In the absence of convincing empirical evidence, I think it’s reasonable to believe that good preparation generally will improve the mediation process and it’s unlikely that preparation often would harm it.
So I would encourage mediators to learn from their own and others’ experiences about what seems most effective in pre-session activities in their cases with the kinds of participants they generally work with.
Make sense?
Technology tools for mediators offer support for consistent pre-mediation planning. Case management software should help the mediator with the basics: gather and organize party information, communicate standard information about the process, track ‘to-do’ lists and party ‘homework’ assignments, and even help remind the mediator about topics to consider, like asking about domestic violence concerns in a divorce case. With consistent support on the basics, the mediator can better focus on the distinct elements of each case.
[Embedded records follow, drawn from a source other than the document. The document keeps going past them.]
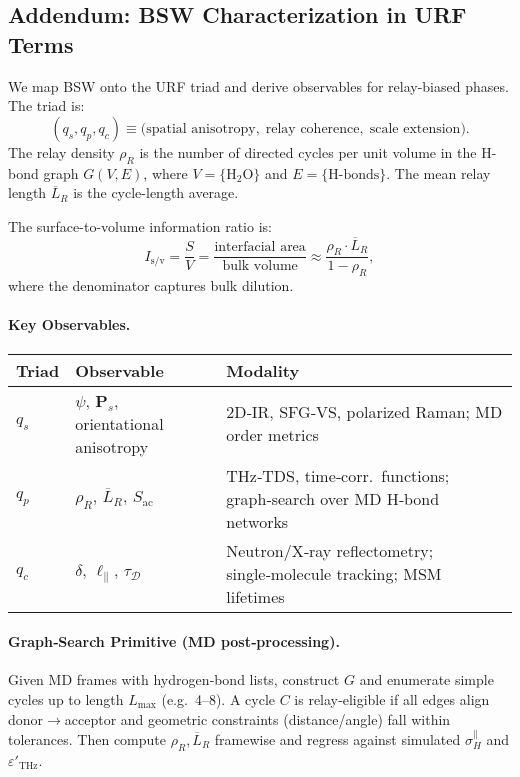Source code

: \documentclass[12pt,oneside]{memoir}
\theoremstyle{plain}
\theoremstyle{definition}
\theoremstyle{remark}
\newcommand{\URF}{\textsc{URF}}
\newcommand{\Isv}{\ensuremath{I_{\mathrm{s}/\mathrm{v}}}}
\newcommand{\qS}{\ensuremath{q_s}}
\newcommand{\qP}{\ensuremath{q_p}}
\newcommand{\qC}{\ensuremath{q_c}}
\begin{document}
\subsection{Addendum: BSW Characterization in URF Terms}
We map BSW onto the \URF{} triad and derive observables for relay-biased phases. The triad is:
\[
(\qS,\qP,\qC) \equiv \big(\text{spatial anisotropy},\; \text{relay coherence},\; \text{scale extension}\big).
\]
The relay density \(\rho_R\) is the number of directed cycles per unit volume in the H-bond graph \(G(V,E)\), where \(V=\{\text{H}_2\text{O}\}\) and \(E=\{\text{H-bonds}\}\). The mean relay length \(\overline{L}_R\) is the cycle-length average. 

The surface-to-volume information ratio is:
\begin{equation}
\Isv = \frac{S}{V} = \frac{\text{interfacial area}}{\text{bulk volume}} \approx \frac{\rho_R \cdot \overline{L}_R}{1 - \rho_R},
\label{eq:URF:BSW:Isv}
\end{equation}
where the denominator captures bulk dilution.

\paragraph{Key Observables.}
\begin{center}
\begin{tabular}{@{}lll@{}}
\toprule
Triad & Observable & Modality \\
\midrule
\(q_s\) & \(\psi,\, \mathbf{P}_s\), orientational anisotropy & 2D‑IR, SFG‑VS, polarized Raman; MD order metrics \\
\(q_p\) & \(\rho_R,\, \overline{L}_R,\, S_{\mathrm{ac}}\) & THz‑TDS, time‑corr.\ functions; graph‑search over MD H‑bond networks \\
\(q_c\) & \(\delta,\, \ell_\parallel,\, \tau_{\mathcal{D}}\) & Neutron/X‑ray reflectometry; single‑molecule tracking; MSM lifetimes \\
\bottomrule
\end{tabular}
\end{center}

\paragraph{Graph‑Search Primitive (MD post‑processing).}
Given MD frames with hydrogen‑bond lists, construct \(G\) and enumerate simple cycles up to length \(L_{\max}\) (e.g.\ 4–8). A cycle \(C\) is relay‑eligible if all edges align donor\(\to\)acceptor and geometric constraints (distance/angle) fall within tolerances. Then compute \(\rho_R,\overline{L}_R\) framewise and regress against simulated \(\sigma_H^{\parallel}\) and \(\varepsilon'_{\mathrm{THz}}\).
\end{document}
In the ABA DR Section Technology Committee monthly meetings we have, or will soon, learn about some of these software tools, such as: an automated intake and case preparation system custom-built on a ‘no-code’ platform that does not require coding skills; the use of Salesforce, a customer resource management software, as a case management tool; dtour.life, which organizes financial information in preparation for divorce; and case management software built for mediators, like ADR Notable, which allows a mediator to create standard preparation checklists for different case types, and then use them in every similar case type, just like a pilot’s pre-flight checklist.
ABA DR Section Technology Committee monthly meetings are open to all. For more information contact Gary Doernhoefer at gdoernhoefer@adrnotable.com or Prof. Amy Schmitz at schmitz.220@osu.edu.
Pre- mediation session can be ordered by court in the Czech Republic. However, the pre-mediation session is more about telling the parties a list of information, so that they know what to expect from mediation (what are legal implications of mediation, legal impacts of mediation agreement etc.). It might be useful for the parties to prepare for the actual mediation, however, if mediator is working alone, I would fear that he might lose some aspect of neutrality by meeting separately with each party prior to mediation.
Pre litigation mediation had become mandatory in India with respect to commercial Court act
You should never go into a mediation cold turkey. Surgeons and barristers (trial counsel) and anyone working at the human level would never do it. It would be unprofessional.
90% of the success of any mediation is built on the intake part of the mediation process.
In my view mediation starts with the first contact by the mediator with each party, meaning that all the legal protections afforded to mediators start then. So it is not pre- mediation.
Mediation is a humanistic process and it has to be grounded in the human connection with the mediator. The intake is where the mediator connects with the parties humanity, essential for when things heat up later in the process. You can touch base with that humanity at pivot moments.
Parties generally negotiate in the head and settle in the heart except that with family law parties negotiate in the heart and settle in the head.